# Extreme Value Distributions¶

Mar. 2, 2019 $\newcommand{\bs}{\boldsymbol}$ $\newcommand{\argmin}{\underset{\bs{#1}}{\text{arg min}}\,}$ $\newcommand{\argmax}{\underset{\bs{#1}}{\text{arg max}}\,}$ $\newcommand{\tr}{^{\top}}$ $\newcommand{\norm}{\left|\left|\,#1\,\right|\right|}$ $\newcommand{\given}{\,|\,}$ $\newcommand{\st}{\,\big|\,}$ $\newcommand{\E}{\mathbb{E}\left[#1\right]}$ $\newcommand{\P}{\mathbb{P}\left(#1\right)}$ $\newcommand{\abs}{\left|#1\right|}$ $\newcommand{\blue}{{\color{blue} {#1}}}$ $\newcommand{\red}{{\color{red} {#1}}}$ $\newcommand{\orange}{{\color{orange} {#1}}}$ $\newcommand{\pfrac}{\frac{\partial #1}{\partial #2}}$

Suppose we have i.i.d. sequence of random variables $X_1,X_2,...$ with a common distribution function $F(x)$. Let $M_n=\max(X_1,...,X_n)$ denote the maximum of first $n$ $X_i$'s.
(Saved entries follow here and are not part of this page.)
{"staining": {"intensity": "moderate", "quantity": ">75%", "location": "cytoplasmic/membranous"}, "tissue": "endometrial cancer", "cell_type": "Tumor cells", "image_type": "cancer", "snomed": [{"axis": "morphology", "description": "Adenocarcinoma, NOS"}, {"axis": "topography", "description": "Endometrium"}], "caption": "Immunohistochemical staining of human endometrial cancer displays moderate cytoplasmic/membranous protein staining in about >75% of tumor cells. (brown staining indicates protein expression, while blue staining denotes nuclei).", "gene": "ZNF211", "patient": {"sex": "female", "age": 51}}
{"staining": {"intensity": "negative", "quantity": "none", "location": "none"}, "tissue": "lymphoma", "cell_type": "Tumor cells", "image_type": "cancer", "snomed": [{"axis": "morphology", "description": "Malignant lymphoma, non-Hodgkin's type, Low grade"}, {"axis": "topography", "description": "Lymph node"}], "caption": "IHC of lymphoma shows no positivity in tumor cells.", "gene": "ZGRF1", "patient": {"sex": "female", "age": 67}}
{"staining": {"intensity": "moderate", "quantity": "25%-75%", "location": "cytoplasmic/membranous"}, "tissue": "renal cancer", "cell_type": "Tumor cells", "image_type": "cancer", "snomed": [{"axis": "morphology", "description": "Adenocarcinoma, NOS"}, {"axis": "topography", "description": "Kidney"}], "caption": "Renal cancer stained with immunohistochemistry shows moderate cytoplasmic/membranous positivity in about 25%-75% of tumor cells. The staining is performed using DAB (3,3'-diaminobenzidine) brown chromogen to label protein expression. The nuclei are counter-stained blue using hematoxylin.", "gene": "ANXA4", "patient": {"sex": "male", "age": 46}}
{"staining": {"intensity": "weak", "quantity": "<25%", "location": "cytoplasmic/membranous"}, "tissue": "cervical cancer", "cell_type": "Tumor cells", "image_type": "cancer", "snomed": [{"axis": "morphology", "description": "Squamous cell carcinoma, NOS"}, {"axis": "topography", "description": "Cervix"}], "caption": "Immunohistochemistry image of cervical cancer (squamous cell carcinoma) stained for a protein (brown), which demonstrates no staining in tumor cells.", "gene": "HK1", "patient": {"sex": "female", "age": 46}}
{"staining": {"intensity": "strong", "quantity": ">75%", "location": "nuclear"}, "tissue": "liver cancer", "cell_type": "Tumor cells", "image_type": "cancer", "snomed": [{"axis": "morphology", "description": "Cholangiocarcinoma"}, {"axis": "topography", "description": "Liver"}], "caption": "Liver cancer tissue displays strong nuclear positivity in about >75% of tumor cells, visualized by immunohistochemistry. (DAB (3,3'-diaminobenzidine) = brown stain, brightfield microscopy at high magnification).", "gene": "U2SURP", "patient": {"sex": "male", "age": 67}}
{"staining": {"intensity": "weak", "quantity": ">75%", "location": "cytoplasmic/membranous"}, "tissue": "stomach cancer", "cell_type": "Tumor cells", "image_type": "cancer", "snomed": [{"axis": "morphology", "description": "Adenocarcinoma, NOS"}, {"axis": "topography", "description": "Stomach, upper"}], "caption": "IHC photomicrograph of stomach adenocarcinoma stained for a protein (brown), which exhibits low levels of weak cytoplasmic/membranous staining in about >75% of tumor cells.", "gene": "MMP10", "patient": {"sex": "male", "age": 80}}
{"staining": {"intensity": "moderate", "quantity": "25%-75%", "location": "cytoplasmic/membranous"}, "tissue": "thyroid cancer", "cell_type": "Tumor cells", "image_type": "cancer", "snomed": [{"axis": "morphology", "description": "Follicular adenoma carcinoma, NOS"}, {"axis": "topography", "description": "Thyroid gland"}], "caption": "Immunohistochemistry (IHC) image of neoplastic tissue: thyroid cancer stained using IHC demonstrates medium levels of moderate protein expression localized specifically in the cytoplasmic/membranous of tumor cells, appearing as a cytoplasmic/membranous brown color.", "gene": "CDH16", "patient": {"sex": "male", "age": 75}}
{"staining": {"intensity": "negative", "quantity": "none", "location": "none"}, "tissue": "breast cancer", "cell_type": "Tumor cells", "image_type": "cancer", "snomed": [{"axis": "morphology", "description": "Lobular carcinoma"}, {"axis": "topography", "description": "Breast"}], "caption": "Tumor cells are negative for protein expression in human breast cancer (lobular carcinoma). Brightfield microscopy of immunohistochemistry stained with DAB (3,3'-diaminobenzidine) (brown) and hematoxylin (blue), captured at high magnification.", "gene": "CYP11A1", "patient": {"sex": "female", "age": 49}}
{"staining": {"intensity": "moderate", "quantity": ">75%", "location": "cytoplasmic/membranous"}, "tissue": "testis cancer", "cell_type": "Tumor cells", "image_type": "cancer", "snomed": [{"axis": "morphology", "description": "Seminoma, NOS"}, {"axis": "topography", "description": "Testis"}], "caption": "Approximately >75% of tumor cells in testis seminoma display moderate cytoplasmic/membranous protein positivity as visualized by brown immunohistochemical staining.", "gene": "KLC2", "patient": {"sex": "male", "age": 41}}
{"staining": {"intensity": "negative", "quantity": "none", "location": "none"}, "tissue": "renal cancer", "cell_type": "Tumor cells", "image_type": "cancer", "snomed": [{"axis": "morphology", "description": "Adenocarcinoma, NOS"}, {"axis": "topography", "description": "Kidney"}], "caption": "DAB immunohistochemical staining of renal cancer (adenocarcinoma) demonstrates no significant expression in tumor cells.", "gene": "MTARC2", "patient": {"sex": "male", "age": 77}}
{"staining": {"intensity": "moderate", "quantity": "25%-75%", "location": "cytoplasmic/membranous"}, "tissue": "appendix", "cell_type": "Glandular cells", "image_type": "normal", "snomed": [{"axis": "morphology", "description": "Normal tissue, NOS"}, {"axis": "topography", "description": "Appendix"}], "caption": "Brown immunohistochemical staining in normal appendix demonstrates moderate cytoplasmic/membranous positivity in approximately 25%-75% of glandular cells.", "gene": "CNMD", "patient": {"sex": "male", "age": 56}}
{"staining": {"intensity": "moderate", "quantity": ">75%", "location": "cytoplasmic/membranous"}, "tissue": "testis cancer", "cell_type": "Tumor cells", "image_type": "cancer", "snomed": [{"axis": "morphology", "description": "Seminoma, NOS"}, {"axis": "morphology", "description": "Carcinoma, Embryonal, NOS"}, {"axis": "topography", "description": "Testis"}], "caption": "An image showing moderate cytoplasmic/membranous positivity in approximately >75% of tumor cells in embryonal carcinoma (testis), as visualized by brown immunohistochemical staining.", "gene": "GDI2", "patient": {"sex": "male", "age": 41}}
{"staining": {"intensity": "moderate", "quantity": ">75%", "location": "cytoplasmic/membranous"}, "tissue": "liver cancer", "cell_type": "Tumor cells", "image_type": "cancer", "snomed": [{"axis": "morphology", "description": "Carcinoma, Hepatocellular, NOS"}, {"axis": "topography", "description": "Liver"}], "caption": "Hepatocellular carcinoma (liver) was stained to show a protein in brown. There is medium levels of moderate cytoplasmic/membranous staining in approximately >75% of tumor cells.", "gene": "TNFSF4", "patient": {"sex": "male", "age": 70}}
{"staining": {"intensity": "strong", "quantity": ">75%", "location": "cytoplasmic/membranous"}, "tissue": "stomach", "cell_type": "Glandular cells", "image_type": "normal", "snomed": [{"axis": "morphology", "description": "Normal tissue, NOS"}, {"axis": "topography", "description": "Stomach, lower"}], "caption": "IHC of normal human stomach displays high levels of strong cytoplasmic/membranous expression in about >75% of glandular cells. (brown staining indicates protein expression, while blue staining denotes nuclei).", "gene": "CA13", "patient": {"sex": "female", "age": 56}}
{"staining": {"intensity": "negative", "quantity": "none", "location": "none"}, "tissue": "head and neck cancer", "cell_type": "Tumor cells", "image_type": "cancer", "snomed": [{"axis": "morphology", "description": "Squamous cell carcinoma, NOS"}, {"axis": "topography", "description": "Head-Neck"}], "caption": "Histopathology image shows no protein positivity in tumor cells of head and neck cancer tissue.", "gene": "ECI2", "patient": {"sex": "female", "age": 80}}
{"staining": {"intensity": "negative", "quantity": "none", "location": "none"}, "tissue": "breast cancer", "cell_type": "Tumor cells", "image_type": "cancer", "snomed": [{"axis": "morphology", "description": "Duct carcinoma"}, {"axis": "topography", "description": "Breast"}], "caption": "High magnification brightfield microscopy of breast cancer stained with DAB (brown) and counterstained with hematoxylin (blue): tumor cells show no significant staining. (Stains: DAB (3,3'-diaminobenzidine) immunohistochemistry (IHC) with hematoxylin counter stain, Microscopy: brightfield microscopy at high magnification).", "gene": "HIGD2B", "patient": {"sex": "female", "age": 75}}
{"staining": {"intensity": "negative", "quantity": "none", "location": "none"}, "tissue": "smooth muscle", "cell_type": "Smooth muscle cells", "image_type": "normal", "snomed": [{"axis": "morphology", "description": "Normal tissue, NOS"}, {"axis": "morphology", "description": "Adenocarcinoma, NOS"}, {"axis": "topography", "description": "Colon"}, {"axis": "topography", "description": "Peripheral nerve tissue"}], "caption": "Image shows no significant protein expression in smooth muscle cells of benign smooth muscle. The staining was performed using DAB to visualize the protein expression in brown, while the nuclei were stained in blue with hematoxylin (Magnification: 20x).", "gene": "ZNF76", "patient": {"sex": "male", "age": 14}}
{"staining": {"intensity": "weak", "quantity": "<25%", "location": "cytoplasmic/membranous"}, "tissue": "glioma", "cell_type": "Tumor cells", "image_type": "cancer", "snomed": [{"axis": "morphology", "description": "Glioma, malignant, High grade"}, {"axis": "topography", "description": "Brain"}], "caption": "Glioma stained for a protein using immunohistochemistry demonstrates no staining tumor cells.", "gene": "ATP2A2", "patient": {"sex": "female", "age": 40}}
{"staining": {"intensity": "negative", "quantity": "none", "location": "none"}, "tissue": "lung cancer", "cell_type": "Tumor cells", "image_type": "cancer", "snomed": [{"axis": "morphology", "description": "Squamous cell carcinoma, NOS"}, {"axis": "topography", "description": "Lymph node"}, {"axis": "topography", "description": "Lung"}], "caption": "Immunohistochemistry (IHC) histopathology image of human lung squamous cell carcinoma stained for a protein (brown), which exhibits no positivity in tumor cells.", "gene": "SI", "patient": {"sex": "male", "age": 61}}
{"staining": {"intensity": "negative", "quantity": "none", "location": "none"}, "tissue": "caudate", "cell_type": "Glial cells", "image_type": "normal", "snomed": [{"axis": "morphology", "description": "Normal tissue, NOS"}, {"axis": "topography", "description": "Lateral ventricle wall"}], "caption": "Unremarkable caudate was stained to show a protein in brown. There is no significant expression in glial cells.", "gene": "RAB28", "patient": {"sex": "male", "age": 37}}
By independence, we have

$$\P{M_n\leq x} = F(x)^n \to 0 \quad \text{ as } n\to \infty.$$

To avoid this trivial case, we can normalize it by finding sequences $a_n$ and $b_n$ such that

$$\P{\frac{M_n-b_n}{a_n}\leq x} = F(a_nx+b_n)^n \to H(x),$$

where $H(x)$ is a non-degenerate distribution function. The Three Types Theorem proved by Gnedenko (1943) shows that if a non-degenerate $H$ exists, it must belong to the family of Generalized Extreme Value (GEV) distributions of the form

$$H(x) = \text{exp}\left\{-\left(1+\xi \frac{x-\mu}{\sigma}\right)_+^{-1/\xi} \right\}, \tag{1}$$

where $y_+= \max(y, 0)$, $\mu$ is the location parameter, $\sigma >0$ is the scale parameter, and $\xi$ is the shape parameter.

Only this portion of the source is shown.